Excerpt provided section start

Variables: this term is overloaded in programming, and variables are also notoriously confusing to beginners. We are potentially even more vulnerable to this confusion as most students coming to Primer with previous programming experience will likely have learned that variables are things that you can modify. The mini-Haskell course we developed in 2020 did not use the term "variable" at all, in favor of "bindings," "names," and "values." Should we adapt this terminology for Primer?

Should shadowing be permitted?

Status: tracked in #332

Our implementation guarantees that node IDs are unique, and therefore names need not be. However, this is probably bad UX: in the UI, how does the student tell the difference between foo with ID 5 and a "shadowing" foo with ID 100?

This could potentially be solved via the UI itself: for example, when selecting a node containing a name, we could literally draw an arrow back to the definition. (But what about names imported from other modules? Presumably these would be shown with their namespaced name and therefore not strictly shadowing?)

At any rate, we need to decide whether this is permitted in the language definition, or whether we should not allow it for UX reasons.

Audit evaluation rules

Status: tracked in #325

More flexible pattern matching

Status: definitional issues are tracked in #334, #335, #336. UI issues will be tracked in primer-app when the time comes.

At the moment, we only support the most basic pattern matches. This may have to suffice for a 1.0, but if we stick with that plan, it's something we should address soon after shipping 1.0.

Time-depending, we may, at a later stage but pre-1.0, try to implement the following, which are not currently supported:

Wildcard patterns.
Pattern-matching on primitive constructors.

Excerpt provided section end

Your instructions:
Continue the notes on open design questions for the Primer language from the point where they end. The items play no part in this work.

Records supplied section start

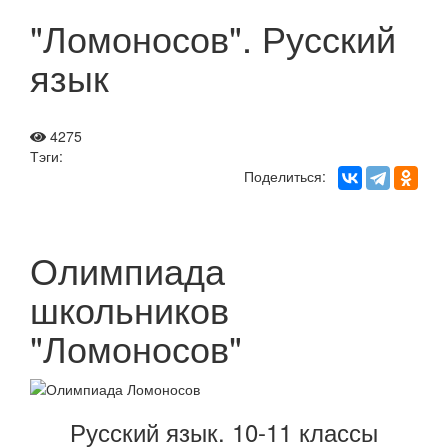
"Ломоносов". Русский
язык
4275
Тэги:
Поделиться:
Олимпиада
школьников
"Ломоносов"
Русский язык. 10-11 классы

Records supplied section end
Records supplied section start

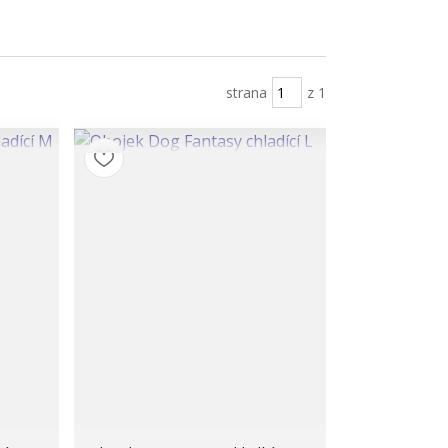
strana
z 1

Records supplied section end
Records supplied section start

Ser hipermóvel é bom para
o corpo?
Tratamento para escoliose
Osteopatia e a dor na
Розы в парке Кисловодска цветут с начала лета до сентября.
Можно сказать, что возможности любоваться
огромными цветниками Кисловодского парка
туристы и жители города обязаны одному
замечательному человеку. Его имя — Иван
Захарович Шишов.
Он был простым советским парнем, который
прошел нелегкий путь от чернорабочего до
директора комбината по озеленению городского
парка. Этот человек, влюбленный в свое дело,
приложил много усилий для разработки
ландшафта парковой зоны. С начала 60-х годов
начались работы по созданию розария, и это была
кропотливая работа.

Records supplied section end

Your response:
However, these would require writing an overlap checkers (and, for the special case of primitive constructors, an exhaustivity checker; however, this could probably be done as a special case where we simply ensure that the wildcard pattern appears as one of the patterns). This would also require some UX/UI features that we don't currently support, since at the moment, patterns are provided automatically by the backend based on the scrutinee's type.

Are constructors synthesizable or checkable?

Status: done

Should constructors be treated as synthesizable, or checkable? See @brprice's comment below for more details: #132 (comment)

We decided that it's helpful to the student if these are synthesizable.

`let type`

Status: tracked in #337

We have support for this in the core language because we use it for eval mode. Should we make it available to the student for use in their programs?

This should be reasonably easy to support in core, but it has implications on error messages in the type-checker and it's probably not worth spending on time pre-1.0. This feature is not particularly useful to beginners anyway.

Editable typedefs

Status: in progress

Note: at this point, we believe that no Primer language changes will be needed to support this, and it can all be done via a series of edits with the action system & the type-checker's smart holes implementation. Therefore, I may remove this section from the document at a later date.

We would be remiss if we didn't provide some way for students to edit (or at least delete) existing user-defined typedefs. This has lots of knock-on UX effects that we need to consider, like what happens to existing code when a type changes: there is probably no way to ensure the student's program still type-checks after a change is made, so what do we do with code that used to work but now doesn't?

A "cheap" way to do this would be to create a new type and keep the old one around until the student has time to make the changes & the old definition is no longer in use, at which time Primer would allow the old definition to be deleted (no more uses). Perhaps, given our goal of wrapping up Primer definition by the end of Q1 2022, this is the safe option for an initial implementation. However, students will probably be changing their types frequently, so it should really have better UX than "sorry, it's your problem."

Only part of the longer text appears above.